**Problems to solve:**
(a) Answer these from the court opinion excerpt, one line each:
(i) Of what offense, and on how many counts, did the jury convict Movant?
(ii) What sentence lengths did the trial court impose?
(iii) On what date was the opinion issued?
(b) Reproduce the court opinion excerpt word for word, starting with "Appeal from the" and going on through "hearing. We affirm.".
(c) The court opinion excerpt says Movant's amended motion claimed trial counsel was ineffective. List each failure it attributes to trial counsel.

**Passage shown:**
^^^^^^^^
Court of Appeals of Missouri, Eastern District, Third Division

December 12, 2017


         Appeal from the Circuit Court of St. Louis County 14SL-CC04340 Honorable Thea A. Sherry



         Michael Ray Jackson (Movant) appeals from the motion court's judgment denying his Rule 29.15[1] motion for post-conviction relief after an evidentiary hearing. We affirm.


         After a trial, a jury convicted Movant of two counts of statutory sodomy in the first degree. The trial court sentenced Movant to concurrent terms of fifteen years in the Missouri Department of Corrections on one count and ten years on the other. This Court affirmed the convictions and sentences on appeal in State v. Jackson, 439 S.W.3d 276 (Mo. App.E.D.2014).

         Movant timely filed a pro se Rule 29.15 motion. Through appointed counsel, Movant filed a timely amended motion, which asserted, as relevant to the issues raised on appeal, trial counsel was ineffective for failing to impeach Victim with a birthday card she had sent Movant after the molestation had begun that suggested they had a good relationship, for failing to move for a mistrial after witnessing a juror sleeping during trial, and for failing to adequately advise Movant of the risks of proceeding to trial. The motion court granted an evidentiary hearing at which Movant and his trial attorneys, Anthony Muhienkamp (Muhlenkamp) and Matthew Radefeld (Radefeld), testified.

         Muhlenkamp testified to the following. His trial strategy had been to stress the inconsistencies in Victim's statements and behaviors to show she was fabricating the allegations against Movant. Muhlenkamp discussed the strength of the case with Movant, stating that they had a good defense with Victim's inconsistencies. Muhlenkamp warned Movant, however, the best defense in a sex-offense case is a motive for the victim to fabricate the allegations, of which there was none here. Muhlenkamp advised Movant that going to trial is high reward but high risk, with mandatory jail time if they lost.
^^^^^^^^
**Listed entries:**
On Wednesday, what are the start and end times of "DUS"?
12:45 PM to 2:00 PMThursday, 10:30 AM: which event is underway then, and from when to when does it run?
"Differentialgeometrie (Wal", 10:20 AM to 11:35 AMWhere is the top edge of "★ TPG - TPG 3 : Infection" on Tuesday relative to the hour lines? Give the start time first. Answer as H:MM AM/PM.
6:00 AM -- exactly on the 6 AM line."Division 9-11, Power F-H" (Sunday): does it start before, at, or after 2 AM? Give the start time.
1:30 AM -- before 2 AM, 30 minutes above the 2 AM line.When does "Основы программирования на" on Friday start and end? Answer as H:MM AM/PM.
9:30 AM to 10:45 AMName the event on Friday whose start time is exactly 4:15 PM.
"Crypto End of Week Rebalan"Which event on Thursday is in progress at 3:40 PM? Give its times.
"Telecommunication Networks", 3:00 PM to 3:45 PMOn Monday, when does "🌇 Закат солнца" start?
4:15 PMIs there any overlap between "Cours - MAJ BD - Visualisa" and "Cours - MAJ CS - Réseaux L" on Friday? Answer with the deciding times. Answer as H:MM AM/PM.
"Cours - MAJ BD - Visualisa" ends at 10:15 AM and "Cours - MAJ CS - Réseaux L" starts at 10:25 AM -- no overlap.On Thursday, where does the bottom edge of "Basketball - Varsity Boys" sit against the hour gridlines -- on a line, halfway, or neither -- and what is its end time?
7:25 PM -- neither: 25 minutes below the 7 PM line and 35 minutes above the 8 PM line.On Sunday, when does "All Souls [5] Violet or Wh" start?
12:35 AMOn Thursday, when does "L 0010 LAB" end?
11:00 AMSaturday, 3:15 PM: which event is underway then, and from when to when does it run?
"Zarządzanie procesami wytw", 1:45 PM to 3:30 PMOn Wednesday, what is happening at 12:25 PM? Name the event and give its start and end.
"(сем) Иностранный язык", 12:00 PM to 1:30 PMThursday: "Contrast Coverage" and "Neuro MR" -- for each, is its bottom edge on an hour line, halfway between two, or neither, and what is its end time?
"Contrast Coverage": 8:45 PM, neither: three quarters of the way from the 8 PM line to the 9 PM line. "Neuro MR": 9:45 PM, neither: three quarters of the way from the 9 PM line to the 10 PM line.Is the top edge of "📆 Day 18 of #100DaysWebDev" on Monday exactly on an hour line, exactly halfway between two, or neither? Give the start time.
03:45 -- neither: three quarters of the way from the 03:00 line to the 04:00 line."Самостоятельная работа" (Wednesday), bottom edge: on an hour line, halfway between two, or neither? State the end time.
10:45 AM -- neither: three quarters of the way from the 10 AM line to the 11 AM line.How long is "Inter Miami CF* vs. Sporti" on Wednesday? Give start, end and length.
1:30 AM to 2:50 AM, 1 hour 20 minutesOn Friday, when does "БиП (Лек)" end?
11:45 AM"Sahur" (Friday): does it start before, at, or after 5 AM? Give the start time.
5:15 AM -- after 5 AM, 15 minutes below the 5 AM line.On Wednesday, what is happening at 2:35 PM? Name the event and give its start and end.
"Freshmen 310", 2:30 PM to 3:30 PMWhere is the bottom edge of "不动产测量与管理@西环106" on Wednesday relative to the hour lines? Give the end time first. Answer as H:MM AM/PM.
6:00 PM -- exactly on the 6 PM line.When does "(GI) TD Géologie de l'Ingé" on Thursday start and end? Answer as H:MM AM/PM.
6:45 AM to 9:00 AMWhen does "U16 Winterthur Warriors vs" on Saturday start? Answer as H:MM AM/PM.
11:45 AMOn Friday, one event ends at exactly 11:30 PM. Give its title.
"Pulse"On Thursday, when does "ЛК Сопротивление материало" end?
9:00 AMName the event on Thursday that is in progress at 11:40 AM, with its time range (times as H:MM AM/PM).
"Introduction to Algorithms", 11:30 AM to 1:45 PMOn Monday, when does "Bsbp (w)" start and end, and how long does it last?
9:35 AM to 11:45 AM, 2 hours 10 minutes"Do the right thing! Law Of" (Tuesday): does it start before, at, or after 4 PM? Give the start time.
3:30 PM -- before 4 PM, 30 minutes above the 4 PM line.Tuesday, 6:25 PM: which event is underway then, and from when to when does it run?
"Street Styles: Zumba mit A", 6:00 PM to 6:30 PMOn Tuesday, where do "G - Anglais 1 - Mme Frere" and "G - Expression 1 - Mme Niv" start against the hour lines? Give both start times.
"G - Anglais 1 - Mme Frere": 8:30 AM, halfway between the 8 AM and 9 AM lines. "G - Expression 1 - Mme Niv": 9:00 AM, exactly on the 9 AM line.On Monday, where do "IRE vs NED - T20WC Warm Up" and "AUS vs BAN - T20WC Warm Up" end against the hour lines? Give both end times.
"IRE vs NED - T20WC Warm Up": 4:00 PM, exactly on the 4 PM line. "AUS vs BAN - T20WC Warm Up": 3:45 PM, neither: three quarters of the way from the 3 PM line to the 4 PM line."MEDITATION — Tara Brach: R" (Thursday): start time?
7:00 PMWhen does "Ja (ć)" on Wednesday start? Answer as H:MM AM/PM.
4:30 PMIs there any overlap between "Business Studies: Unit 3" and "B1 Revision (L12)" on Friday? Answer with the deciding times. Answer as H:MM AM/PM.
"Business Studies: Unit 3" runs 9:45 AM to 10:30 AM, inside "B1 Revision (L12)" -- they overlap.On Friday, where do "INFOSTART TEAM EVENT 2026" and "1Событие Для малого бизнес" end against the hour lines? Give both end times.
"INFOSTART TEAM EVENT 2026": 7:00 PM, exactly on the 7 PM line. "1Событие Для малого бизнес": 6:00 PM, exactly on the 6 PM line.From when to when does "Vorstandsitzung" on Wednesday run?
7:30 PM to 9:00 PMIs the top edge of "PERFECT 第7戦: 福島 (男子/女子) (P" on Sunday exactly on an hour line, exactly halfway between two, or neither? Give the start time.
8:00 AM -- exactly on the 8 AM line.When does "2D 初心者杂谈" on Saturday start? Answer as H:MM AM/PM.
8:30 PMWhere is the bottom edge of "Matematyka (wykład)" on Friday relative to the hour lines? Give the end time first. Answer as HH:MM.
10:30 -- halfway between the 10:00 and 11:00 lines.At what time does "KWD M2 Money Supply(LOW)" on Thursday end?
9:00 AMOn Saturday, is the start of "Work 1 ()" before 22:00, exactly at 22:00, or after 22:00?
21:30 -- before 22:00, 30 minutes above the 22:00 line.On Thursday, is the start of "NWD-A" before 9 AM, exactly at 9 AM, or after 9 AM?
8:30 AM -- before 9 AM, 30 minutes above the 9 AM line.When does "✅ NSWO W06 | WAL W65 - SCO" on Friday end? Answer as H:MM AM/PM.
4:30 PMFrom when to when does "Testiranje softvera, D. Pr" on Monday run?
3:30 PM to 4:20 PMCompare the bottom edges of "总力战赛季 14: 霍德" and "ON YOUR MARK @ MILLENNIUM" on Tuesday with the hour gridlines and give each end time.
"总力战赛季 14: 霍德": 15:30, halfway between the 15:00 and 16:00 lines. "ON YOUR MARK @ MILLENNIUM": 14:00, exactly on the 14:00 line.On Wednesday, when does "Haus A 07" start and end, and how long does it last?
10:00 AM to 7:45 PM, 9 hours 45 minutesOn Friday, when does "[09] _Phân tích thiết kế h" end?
^^^^^^^^
**Task answers:**
(a)
(i) Two counts of statutory sodomy in the first degree.
(ii) Concurrent terms of fifteen years on one count and ten years on the other.
(iii) December 12, 2017.

(b)
Appeal from the Circuit Court of St. Louis County 14SL-CC04340 Honorable Thea A. Sherry



         Michael Ray Jackson (Movant) appeals from the motion court's judgment denying his Rule 29.15[1] motion for post-conviction relief after an evidentiary hearing. We affirm.

(c)
- Failing to impeach Victim with a birthday card she had sent Movant after the molestation had begun that suggested they had a good relationship
- Failing to move for a mistrial after witnessing a juror sleeping during trial
- Failing to adequately advise Movant of the risks of proceeding to trial